The objective of this study was to detect fetal exposure to nonsteroidal antiinflammatory drugs (NSAIDs) by meconium analysis and to determine the relationship between fetal exposure to NSAIDs and the development of persistent pulmonary hypertension of the newborn (PPHN).


In a case-control study of the inborn and outborn nurseries of a large urban medical center, meconium was collected from 101 newborn infants (40 with the diagnosis of PPHN based on clinical or echocardiographic criteria and 61 randomly selected, healthy, term infants [control]) and analyzed for NSAIDs (ibuprofen, naproxen, indomethacin, and aspirin) by gas chromatography/mass spectrometry. The risk of developing PPHN was determined in infants who were exposed antenatally to NSAID.


Infants with PPHN (n = 40) had a mean gestation of 38.9 weeks and birth weight of 3524 g, which were similar to the those of the control group (n = 61). However, the incidence of low Apgar scores (≤6) at 1 minute and 5 minutes was significantly higher in the PPHN group than in the control group. The diagnoses associated with PPHN were primary PPHN (25%), meconium aspiration syndrome (35%), respiratory distress syndrome (20%), low Apgar score/asphyxia (12.5%), and pneumonia/sepsis (8%). Mean duration of ventilator support for the PPHN group was 11 days. Nitric oxide (NO) was given to 19 infants (47.5%) for a mean duration of 25.4 hours. Fourteen of the 19 infants who were treated with NO (74%) required extracorporeal membrane oxygenation, and 2 died. The overall incidence of positive NSAID in meconium in the study population (n = 101) was 49.5%: 22.8% were positive for ibuprofen, 18.8% for naproxen, 7.9% for indomethacin, and 43.6% for aspirin. There was poor agreement (Cohen's κ = 0.09) between maternal history of NSAID use and NSAID detection in meconium.

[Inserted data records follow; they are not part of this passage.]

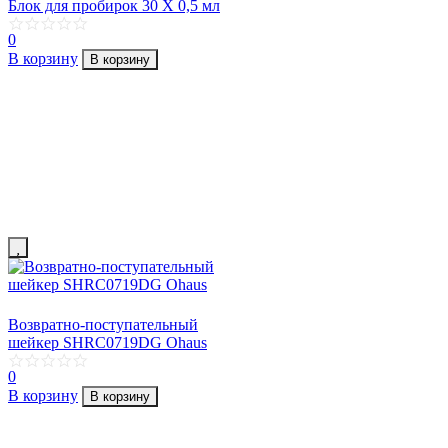
Блок для пробирок 30 X 0,5 мл
0
В корзину
В корзину
Возвратно-поступательный
шейкер SHRC0719DG Ohaus
0
В корзину
В корзину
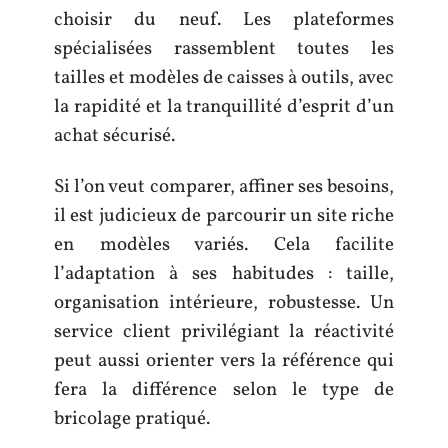
choisir du neuf. Les plateformes
spécialisées rassemblent toutes les
tailles et modèles de caisses à outils, avec
la rapidité et la tranquillité d’esprit d’un
achat sécurisé.
Si l’on veut comparer, affiner ses besoins,
il est judicieux de parcourir un site riche
en modèles variés. Cela facilite
l’adaptation à ses habitudes : taille,
organisation intérieure, robustesse. Un
service client privilégiant la réactivité
peut aussi orienter vers la référence qui
fera la différence selon le type de
bricolage pratiqué.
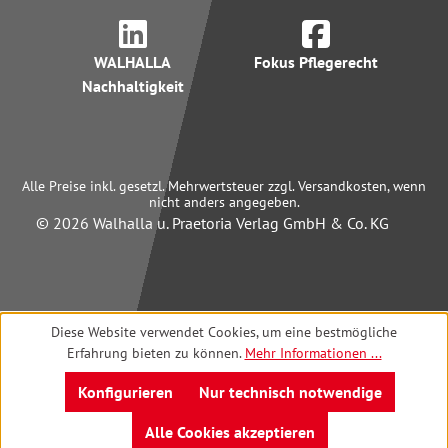
WALHALLA
Fokus Pflegerecht
Nachhaltigkeit
Alle Preise inkl. gesetzl. Mehrwertsteuer zzgl. Versandkosten, wenn
nicht anders angegeben.
© 2026 Walhalla u. Praetoria Verlag GmbH & Co. KG
Diese Website verwendet Cookies, um eine bestmögliche
Erfahrung bieten zu können.
Mehr Informationen ...
Konfigurieren
Nur technisch notwendige
Alle Cookies akzeptieren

PPHN was significantly associated with 1) the presence of at least 1 NSAID in meconium (odds ratio [OR] = 21.47; 95% confidence interval [CI] = 7.12–64.71) or 2) the presence in meconium of aspirin (OR = 8.09; 95% CI = 3.27–20.10), ibuprofen (OR = 12.89; 95% CI 3.93–42.32), or naproxen (OR = 3.31; 95% CI = 1.17–9.33). By logistic regression analysis, low Apgar scores at 1 and 5 minutes and the antenatal exposure to aspirin, naproxen, and ibuprofen were significantly associated with PPHN and treatment with inhaled NO or extracorporeal membrane oxygenation.


We confirm by meconium analysis the results of previous studies that demonstrated that the use of NSAIDs during pregnancy, particularly aspirin, ibuprofen, and naproxen, is high; is grossly underestimated by maternal history; and is significantly associated with PPHN. Thus, the easy access to over-the-counter NSAIDs of pregnant women should be reevaluated, and the potential dangers of these drugs to the newborn infant should be more effectively promoted.